Task statement
Every line from the one containing "pinky dip: (57, 382)" to the one containing "thumb cmc: (299, 310)" in the records below, both included, must be set down exactly, and no other line.

The records
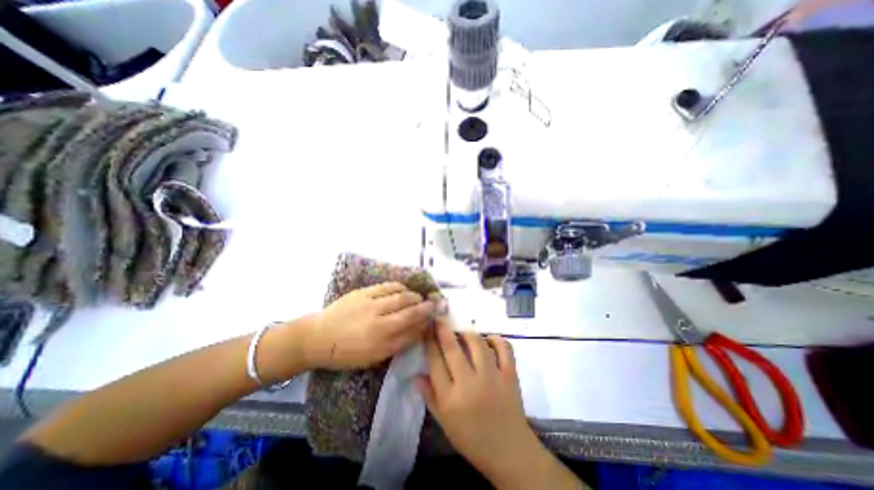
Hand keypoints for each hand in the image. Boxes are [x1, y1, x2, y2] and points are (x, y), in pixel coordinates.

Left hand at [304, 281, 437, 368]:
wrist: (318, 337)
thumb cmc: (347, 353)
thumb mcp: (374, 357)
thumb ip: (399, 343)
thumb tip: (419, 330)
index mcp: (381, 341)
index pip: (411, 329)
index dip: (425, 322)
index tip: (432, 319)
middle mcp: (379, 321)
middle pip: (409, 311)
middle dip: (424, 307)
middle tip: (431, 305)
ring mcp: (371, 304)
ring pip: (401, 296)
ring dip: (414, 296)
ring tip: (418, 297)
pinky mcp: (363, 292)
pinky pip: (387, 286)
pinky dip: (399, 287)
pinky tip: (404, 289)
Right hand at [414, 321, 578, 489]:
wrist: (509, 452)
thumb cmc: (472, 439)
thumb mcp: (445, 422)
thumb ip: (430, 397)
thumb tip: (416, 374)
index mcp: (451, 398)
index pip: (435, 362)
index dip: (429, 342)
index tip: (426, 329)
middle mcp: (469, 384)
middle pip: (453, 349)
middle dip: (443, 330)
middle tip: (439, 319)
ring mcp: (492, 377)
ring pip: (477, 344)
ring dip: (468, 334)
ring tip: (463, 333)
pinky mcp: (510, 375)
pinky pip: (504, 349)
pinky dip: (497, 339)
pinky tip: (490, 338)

* * *

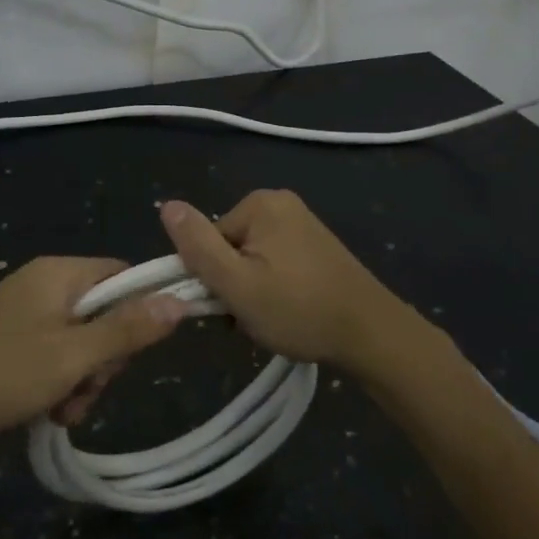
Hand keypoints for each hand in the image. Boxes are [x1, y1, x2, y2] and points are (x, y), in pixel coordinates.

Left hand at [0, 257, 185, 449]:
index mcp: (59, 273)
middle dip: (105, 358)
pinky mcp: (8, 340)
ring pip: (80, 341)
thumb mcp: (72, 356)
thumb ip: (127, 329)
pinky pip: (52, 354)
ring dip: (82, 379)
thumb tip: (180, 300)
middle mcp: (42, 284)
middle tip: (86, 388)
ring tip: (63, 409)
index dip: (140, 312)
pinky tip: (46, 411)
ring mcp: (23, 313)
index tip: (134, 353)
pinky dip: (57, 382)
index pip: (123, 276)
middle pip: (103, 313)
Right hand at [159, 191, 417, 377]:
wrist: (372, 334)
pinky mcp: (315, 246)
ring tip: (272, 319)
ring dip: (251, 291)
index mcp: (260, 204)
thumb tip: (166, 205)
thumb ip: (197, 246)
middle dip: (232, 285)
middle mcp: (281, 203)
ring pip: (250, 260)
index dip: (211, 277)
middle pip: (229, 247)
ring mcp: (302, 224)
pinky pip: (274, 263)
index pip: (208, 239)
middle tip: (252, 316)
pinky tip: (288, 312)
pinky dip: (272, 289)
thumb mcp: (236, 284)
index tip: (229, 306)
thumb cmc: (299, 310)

Written response
pinky dip: (57, 382)
index pip: (123, 276)
middle pip: (103, 313)
Right hand at [159, 191, 417, 377]:
wrist: (372, 334)
pinky mcp: (315, 246)
ring tip: (272, 319)
ring dip: (251, 291)
index mcp: (260, 204)
thumb tip: (166, 205)
thumb ip: (197, 246)
middle dip: (232, 285)
middle mcp: (281, 203)
ring pip: (250, 260)
index dip: (211, 277)
middle pip: (229, 247)
ring mcp: (302, 224)
pinky pip: (274, 263)
index pip: (208, 239)
middle tip: (252, 316)
pinky tip: (288, 312)
pinky dip: (272, 289)
thumb mcp: (236, 284)
index tip: (229, 306)
thumb cmc: (299, 310)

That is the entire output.